Second, if you must insist on using aliases inside a script / function, the bash
manpage tells you that aliases are not expanded in non-interactive shells (such as scripts). If you want them expanded in there, you need to add shopt -s expand_aliases
in the script and source
the file where those aliases are defined (generally ~/.bashrc
or ~/.bash_aliases
) for them to kick in inside the script.
For me sourcing ~/.bashrc
from inside a script is far from optimal in any situation, primarily because I don't always know what is in ~/.bashrc
on a given host's system.
If you want to be able to use calling-shell aliases from inside a script by default, you will need to either define your BASH_ENV
environment variable in your calling bash shell environment, or use #!/usr/bin/bash -i
as shebang inside the script. See man bash
and look for the section on BASH_ENV
and on how to make a script shell interactive.
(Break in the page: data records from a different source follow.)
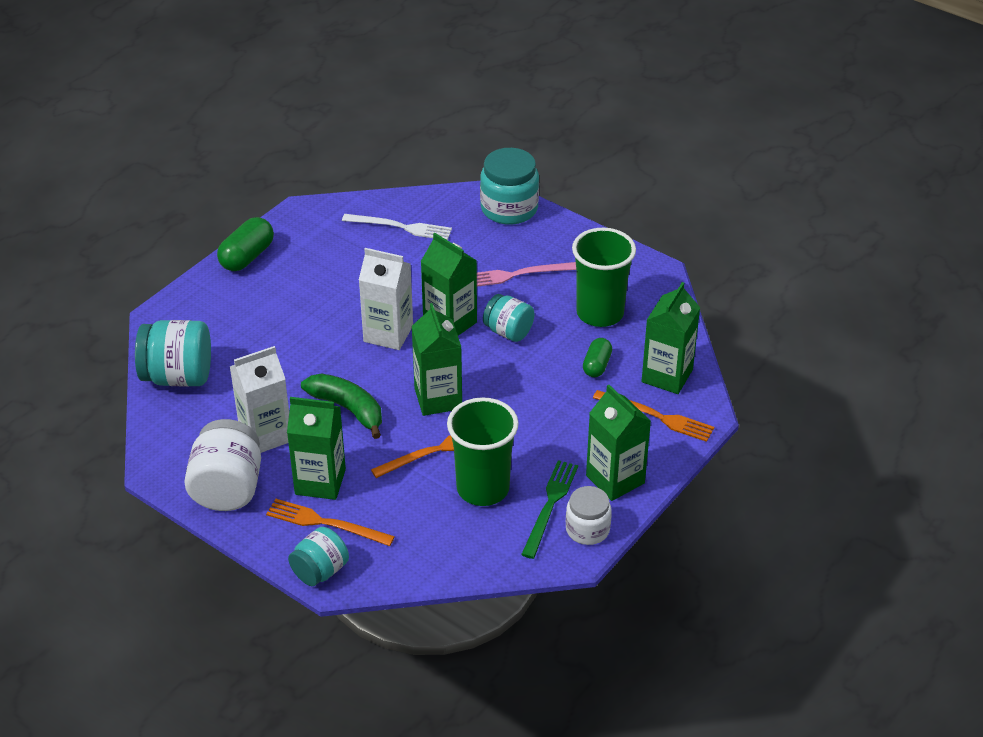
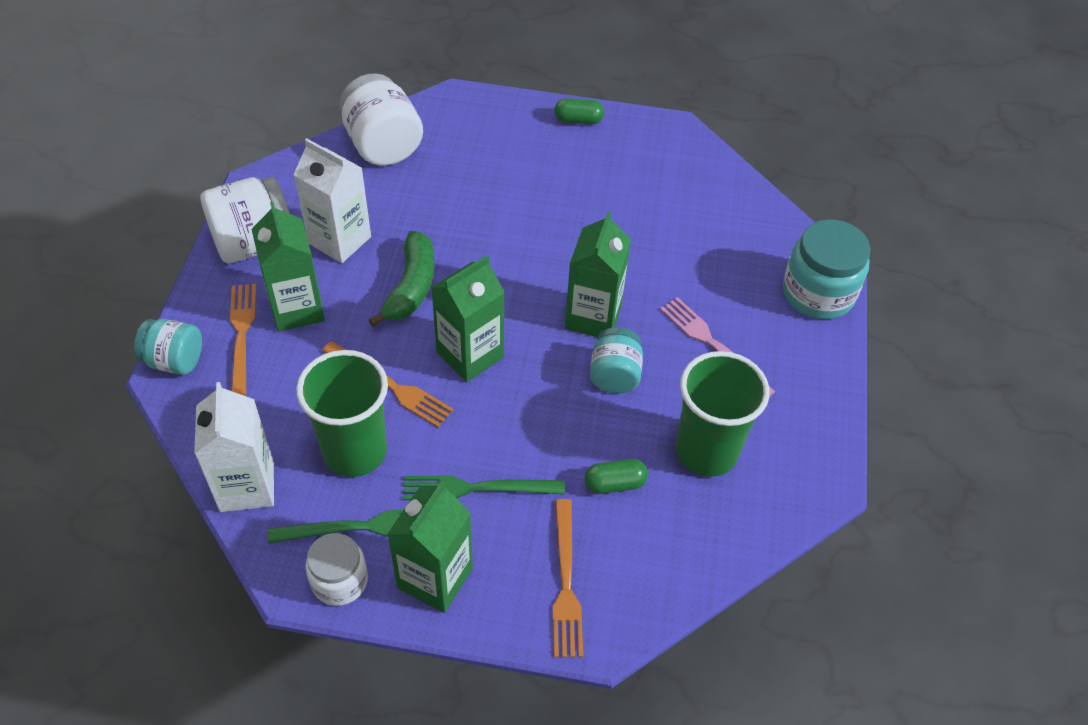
camera: 60 degrees right, 10 degrees up
turquoise jar [135,320,211,387] -> white jar [340,73,423,166]
green capsule [217,217,274,271] -> green capsule [554,98,604,124], size x0.64
white fork [342,214,452,240] -> none
white carton [359,248,413,350] -> white carton moved to [194,382,274,512]
green carton [642,282,701,394] -> none
none -> green fork [403,476,565,500]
But (again) this goes against good practices, meaning you or someone else will get in trouble sooner or later because of that spurious use of aliases inside a script. Do use functions instead.
So, not addressing the content of the little code you show, the way you should do this in a script called my_script
is basically:
#!/usr/bin/bash
function _pritunl() {
/Applications/Pritunl.app/Contents/Resources/pritunl-client start \
0e7e534335bsdfds6eaeb8e023a5ce4 --password XXXX"$1"
echo "attempting pritunl login"
}
function _ptki() {
_pritunl "$1"
kinit -kt ~/.keytab alexdodd@box
if [ "$DEV_STACK_NAME" -ne 1 ]; then
echo "Starting devstack"
devstack start
fi
}
_ptki "$1"
.. then make the script (my_script
) executable and run it, or just run it as:
$ bash my_script first_arg
where first_arg
corresponds to $1
, the first positional argument inside your script.
There are issues with the script above, the first one on the list being what @roaima points out in OP's comments: this may not be the right way to go about solving your problem. But if it were remember you need to:
- double-quote your variables, so they're properly expanded by the shell,
- ensure that all variables are (made) available or appropriately defined in your script (think
$DEV_STACK_NAME
). For that you probably need to pass variable(s) from the calling environment to your script. Several ways to do this are documented here and on other sites.
- use
printf
instead of echo
, and learn why it is better.
- ...